Resume the comment thread in memory of Judy, carrying it on from its last sentence.

## Text excerpt
#####
    lovely comments our readers have set down today. I’m so touched by the notion, coming through
    these letters, that even people distant think they have the sense of Judy—and
    they do seem to have it right.

    I’d fill in another part of the story that would probably deepen the account for some of our friends. I’d met Judy 61 years ago, in September 1954, at a bus stop in Chicago. We were on our way to classes in our first year at Carl Schurz High School. We didn’t go together until our senior
    year—and then broke up as we entered college. We came back together, though, in
    our sophomore year—and married in our senior year. This is something now quite rare: getting married early and launching on life together.

    I’ve been touched especially today by the comments set down by Steve Glynn, Fr. Morello,
    Charlie, PCB, my old pal Grump, Phil Hawley, Dave Fladlien, Rich in MN, andCraig Payne. I’ve shared your comments with our family, and especially with our two sons, Peter and Jeremy, and they are as grateful for them as I am.

    • Charlie6

      A day late but my 25 cents and a cup of coffee’s worth if I may. No apologies needed or indulgences requested on your part. Your lovely wife is interwoven into the writing so well that to exclude how she lived her life in context to the larger theme you attempt to convey would have greatly diminished (to irrelevance I might add), the larger theme.
      I enjoyed and gained much from your work today and I thank you!

    • Ajax the Greater

      Dr. Arkes, I am always moved by the clear way that you articulate ideas. I seek out your articles, books, and podcasts of your lectures on all sorts of scholarly topics. Thank you for -via this article- for sharing a more personal part of your life. You are a wonderful human being, and I count you as a blessing to our Church, profession (yes, I am one too), and our country. God Bless!

  • Bro_Ed

    I’m not a “Dr. Who” fan, but a friend sent me this quote from one of the scripts upon the death of my big brother: “People fall out of the world sometimes but they always leave traces; little things you can’t account for. Nothing is ever forgotten, not really, and if it is sometimes remembered it can come back, even if only briefly.”
#####
## Entries supplied
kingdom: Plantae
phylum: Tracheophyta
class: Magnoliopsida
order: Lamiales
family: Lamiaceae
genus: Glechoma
#####
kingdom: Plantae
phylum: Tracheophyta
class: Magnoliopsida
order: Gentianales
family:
#####
## Answer below
    I admired “your Lady” when you wrote your first piece. More so today as I learn more about her. May she rest in peace.

  • Tom Williams

    Your article touched me deeply. In a world that has lost it’s way, your sharing how relationships are the most important part of what makes us human needs to be heard more often. Thats the good news that can be a light in the darkness. My prayers are with you.

  • Brian Guthrie

    May God comfort you and shine His perpetual light on your dear wife; she now sees with blazing clarity and no longer “as through a glass darkly”. Your grieving love shows that “the greatest of these IS love”. (St. Paul, First Corinthians 13, 1-13.). My late mother prayed Paul’s epistle as a 9 year old at the Benjamin Franklin Public School in Philadelphia in 1922. She taught it to me as a boy and recited it during her last days at age 99. Blessings to you and yours.

  • Edward G. Stafford

    A moving remembrance of love lived daily, weekly, monthly, annually, eternally.

  • Rich

    What is clearly evident from your article is that, despite all of your professional success, your greatest love, after God, was your wife. a wonderful testament and an inspiration for all married persons.

  • I’m so sorry for your loss. God grant it fertility, and somehow make in it a space for joy so that you can be closer with her still in a new way.

  • NDaniels

    You and your family are in my thoughts and Prayers, Professor Arkes.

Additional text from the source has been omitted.